*What you need to do*. Render each line of text in the records below as a row of a Markdown table with the columns Row and Line, numbering the rows in order and omitting blank lines. Leave the pictures out of the answer.

Items in a dataset
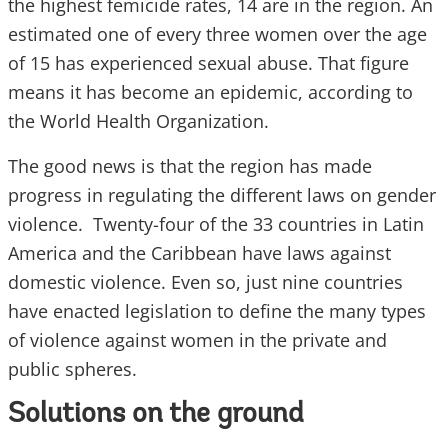
the highest femicide rates, 14 are in the region. An
estimated one of every three women over the age
of 15 has experienced sexual abuse. That figure
means it has become an epidemic, according to
the World Health Organization.
The good news is that the region has made
progress in regulating the different laws on gender
violence. Twenty-four of the 33 countries in Latin
America and the Caribbean have laws against
domestic violence. Even so, just nine countries
have enacted legislation to define the many types
of violence against women in the private and
public spheres.
Solutions on the ground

*Exercise output*.
| Row | Line |
|---|---|
| 1 | the highest femicide rates, 14 are in the region. An |
| 2 | estimated one of every three women over the age |
| 3 | of 15 has experienced sexual abuse. That figure |
| 4 | means it has become an epidemic, according to |
| 5 | the World Health Organization. |
| 6 | The good news is that the region has made |
| 7 | progress in regulating the different laws on gender |
| 8 | violence. Twenty-four of the 33 countries in Latin |
| 9 | America and the Caribbean have laws against |
| 10 | domestic violence. Even so, just nine countries |
| 11 | have enacted legislation to define the many types |
| 12 | of violence against women in the private and |
| 13 | public spheres. |
| 14 | Solutions on the ground |